Quote from @Lexi Blevins:
Hey everyone! I am a realtor and a real estate investor in Atlanta. I’ve done five fix and flip deals so far. I have a new investor partner that has all of the money and is willing to carry the mortgage. They have have never done a flip before and want to bring me onto the team for my experience, they get better loan terms with me, and want me to manage the rehab etc. Since I already have four homes in process between flipping rentals etc, I’m not able to contribute monetarily to the project. How would y’all divide the profits in a situation like this? They’ve asked me what I’m comfortable with. And I have no idea what to offer them.
Hi Lexi,
In situations like the one you described, profit splits can vary widely based on perceived value, risks involved, and the roles/responsibilities each party will take on. Here are a few key considerations and potential structures you might consider:
Roles & Responsibilities: Make a detailed list of everything you'll be doing versus what your investor partner will be doing. This includes finding the property, assessing its value, overseeing the rehab, managing contractors, handling the resale, etc. By quantifying these tasks, you can get a clearer sense of the value you bring to the partnership.

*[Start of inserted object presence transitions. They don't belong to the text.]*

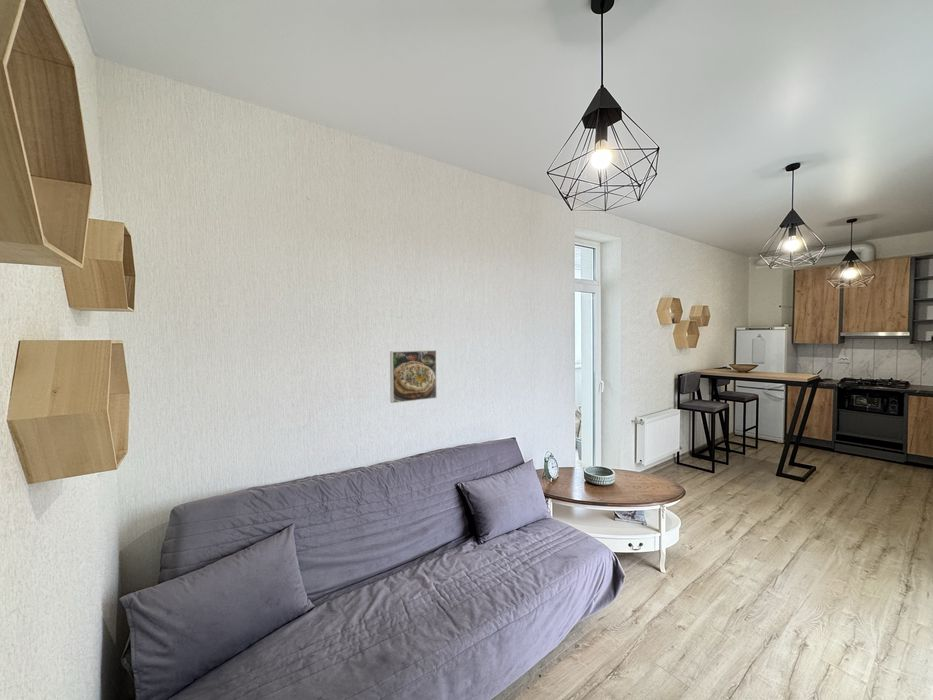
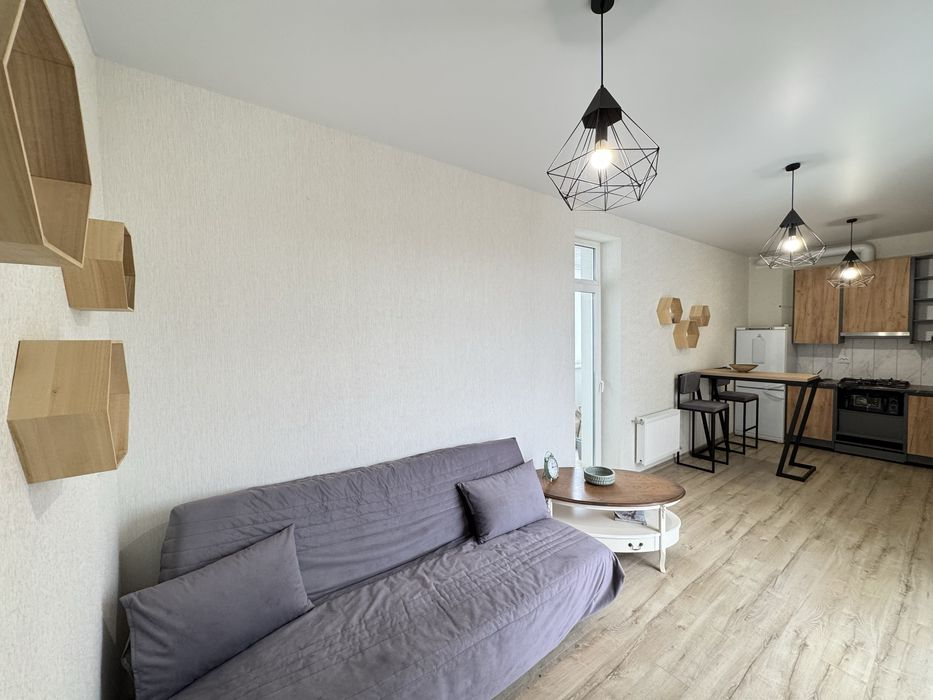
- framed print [389,349,438,404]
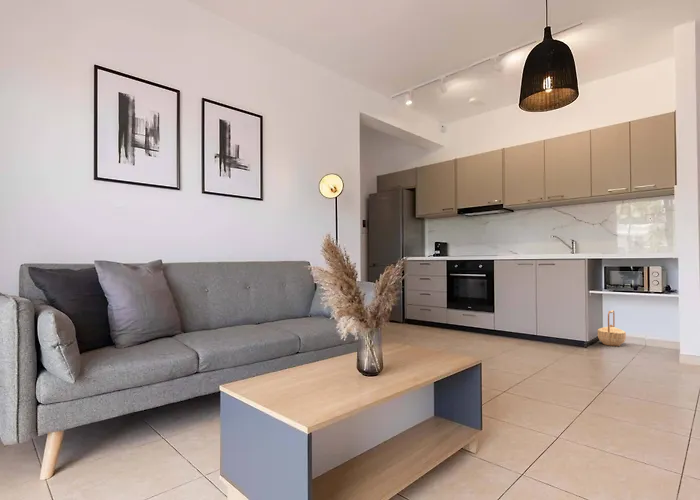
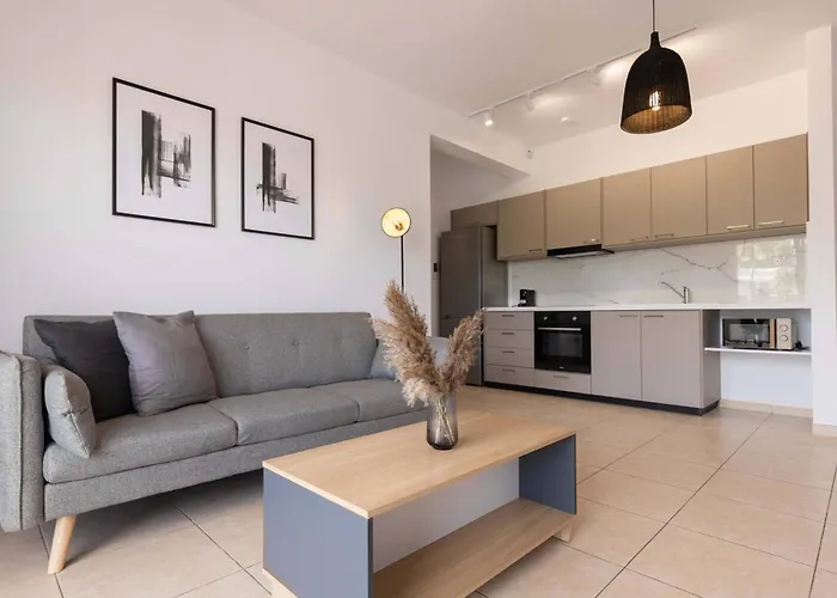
- basket [596,309,627,347]
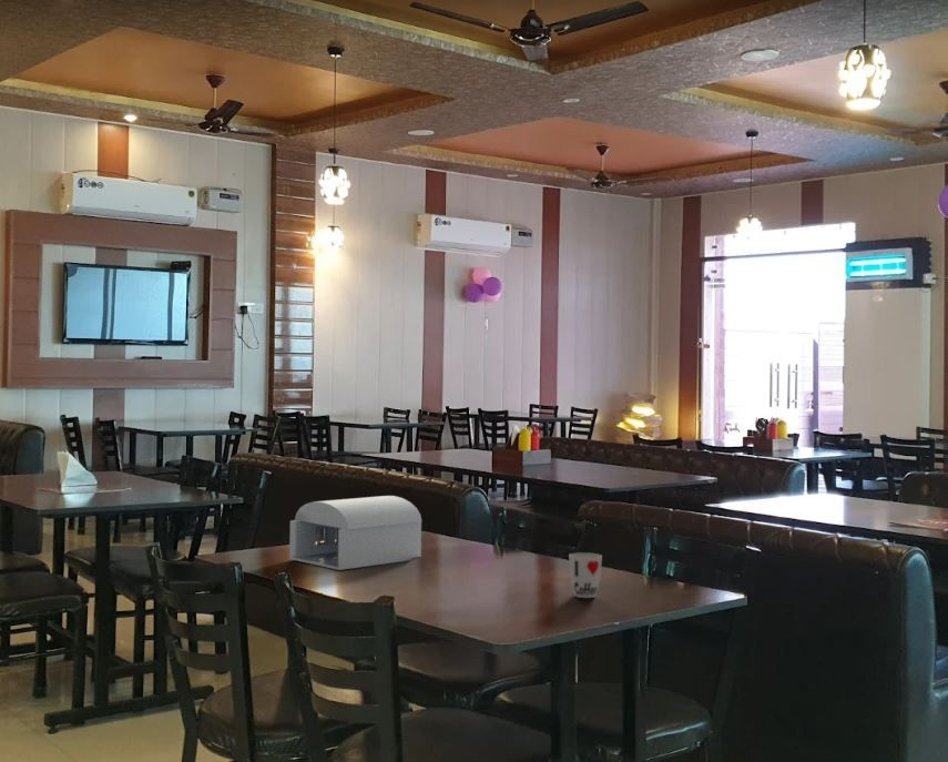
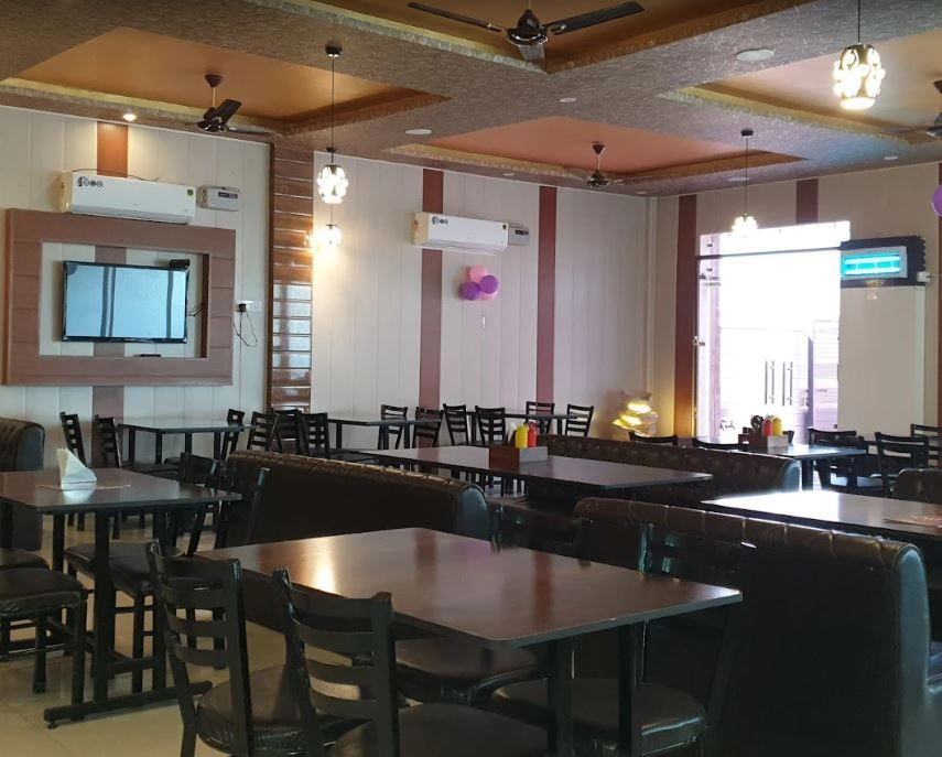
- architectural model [288,495,422,571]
- cup [568,552,603,599]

Risk Analysis: Your partner is fronting all of the money and carrying the mortgage, so they are taking on a significant financial risk. However, with your expertise and management, the project has a higher chance of success. It's crucial to balance out these risks when determining profit split.
Common Structures:
Experience/Money Split: Often, new partnerships will split profits 50/50, especially when one party brings the capital and the other brings expertise and management. This reflects a balance of risk and effort.
Tiered Split: You can structure the deal so that the investor gets a certain percentage (say, 70%) until they've recouped their initial investment, and then any profits beyond that are split 50/50. This gives them some added security on the front end.
Management Fee + Profit Split: You could take a smaller upfront management fee (e.g., 10% of the rehab budget) for managing the project and then split the profits 40/60 or some other ratio afterward. This can help cover any immediate operational costs.
Consider Future Deals: If this is going to be a long-term partnership, you might want to consider a structure that incentivizes both of you to work together on future deals. Maybe you're willing to take a slightly smaller cut on the first deal in exchange for a more favorable split on subsequent deals.
Open Communication: The most important thing is to maintain open and transparent communication with your partner. Discuss your concerns, your perceived value, and your goals for the partnership. It's crucial that both parties feel the arrangement is fair for the partnership to thrive.
Good luck with your new partnership!